▶ _Document section_
[Start of section]
Turning to capital expenditures, I'll discuss that on slide 27. As you can see, on the right-hand side of this chart, in the remainder of fiscal 2010, we expect to spend $30 to $50 million in capital expenditures on top of the $22 million invested in the year to date. Broadly speaking, our capital program can be split between maintaining and growing our business. CapEx to maintain the business covers depreciation, and includes equipment replacement, production-critical expenditures, development of IT infrastructure, and ongoing investments in environmental compliance and safety performance.
Beyond spending to maintain the business, our growth CapEx program includes investments in technology, to create growth and to increase returns. In previous years, that has included mega shredders and installation of back end sorting technologies. As a result, both ferrous and nonferrous sales volumes have grown, with the latter now representing over 15% of total revenues from metals recycling. And this year we are continuing to invest in technologies, which will increase separation and recovery of nonferrous materials.
It's our strong operating cash flow, which enables us to make these investments, and still maintain a comfortable leverage ratio as shown on slide 28. The strong second quarter cash flow reduced net debt to $68 million and leverage to 7%. Our strong balance sheet and low leverage continues to support the growth and expansion of our business. We've a credit facility of $450 million, which does not expire until 2012. And at the end of the second quarter, we had $360 million of hedge room to draw on if we need to. Now, with that, let me turn the call back to Tamara.
[End of section]
▶ _Given records_
[Start of section]
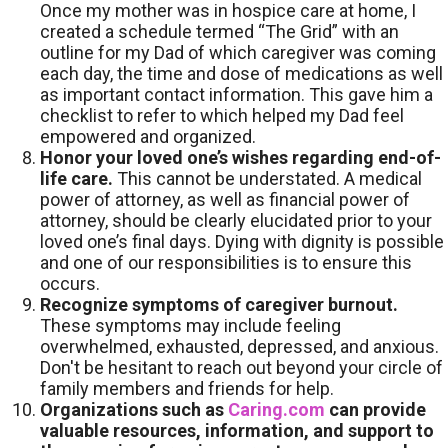
Once my mother was in hospice care at home, I
created a schedule termed “The Grid” with an
outline for my Dad of which caregiver was coming
each day, the time and dose of medications as well
as important contact information. This gave him a
checklist to refer to which helped my Dad feel
empowered and organized.
Honor your loved one’s wishes regarding end-of-
life care.
This cannot be understated. A medical
power of attorney, as well as financial power of
attorney, should be clearly elucidated prior to your
loved one’s final days. Dying with dignity is possible
and one of our responsibilities is to ensure this
occurs.
Recognize symptoms of caregiver burnout.
These symptoms may include feeling
overwhelmed, exhausted, depressed, and anxious.
Don't be hesitant to reach out beyond your circle of
family members and friends for help.
Organizations such as
Caring.com
can provide
valuable resources, information, and support to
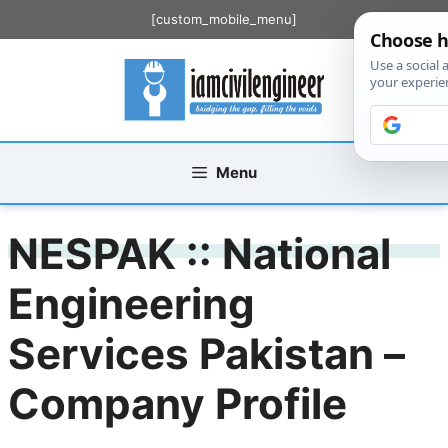
Skip
[custom_mobile_menu]
to
content
Menu
NESPAK :: National
Engineering
Services Pakistan –
Company Profile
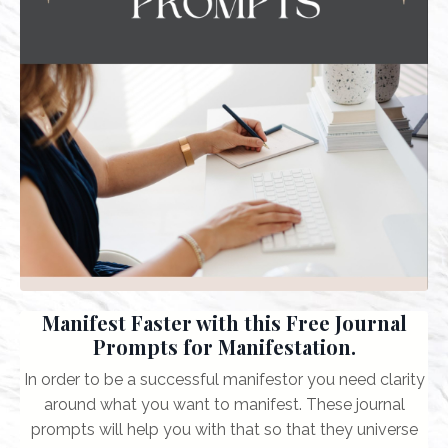
Manifest Faster with this Free Journal
Prompts for Manifestation.
In order to be a successful manifestor you need clarity
around what you want to manifest. These journal
prompts will help you with that so that they universe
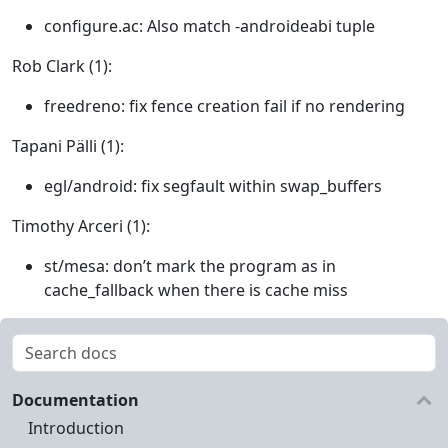
configure.ac: Also match -androideabi tuple
Rob Clark (1):
freedreno: fix fence creation fail if no rendering
Tapani Pälli (1):
egl/android: fix segfault within swap_buffers
Timothy Arceri (1):
st/mesa: don’t mark the program as in
cache_fallback when there is cache miss
Documentation
Introduction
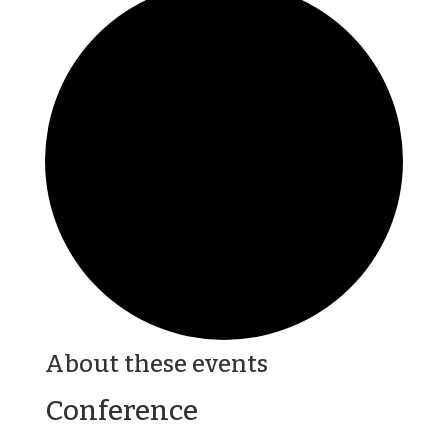
About these events
Conference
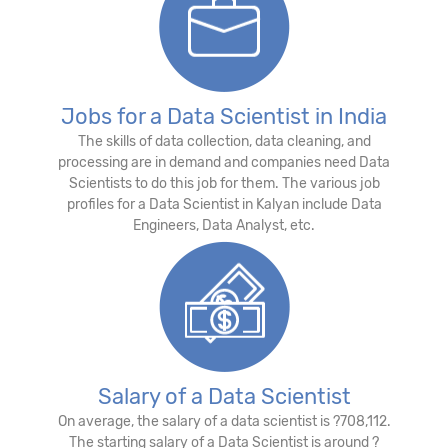
Jobs for a Data Scientist in India
The skills of data collection, data cleaning, and
processing are in demand and companies need Data
Scientists to do this job for them. The various job
profiles for a Data Scientist in Kalyan include Data
Engineers, Data Analyst, etc.
Salary of a Data Scientist
On average, the salary of a data scientist is ?708,112.
The starting salary of a Data Scientist is around ?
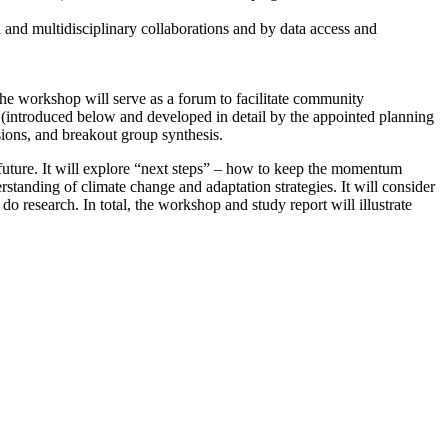
l and multidisciplinary collaborations and by data access and
he workshop will serve as a forum to facilitate community
(introduced below and developed in detail by the appointed planning
sions, and breakout group synthesis.
future.
It will explore “next steps” – how to keep the momentum
erstanding of climate change and adaptation strategies.
It will consider
 do research.
In total, the workshop and study report will illustrate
[End of section]
▶ _Tasks to perform_
a – Summarize the excerpt on capital expenditures in two sentences.
b – According to the excerpt on capital expenditures, when does the $450 million credit facility expire?
The listing is not required for this work.

▶ _Responses to the tasks_
a – For the remainder of fiscal 2010, the company expects to spend $30 to $50 million in capital expenditures on top of the $22 million invested in the year to date, with spending divided between maintaining the business and growth investments in technology. Strong operating cash flow funds these investments while keeping leverage comfortable, with second-quarter cash flow reducing net debt to $68 million and leverage to 7%.

b – It does not expire until 2012.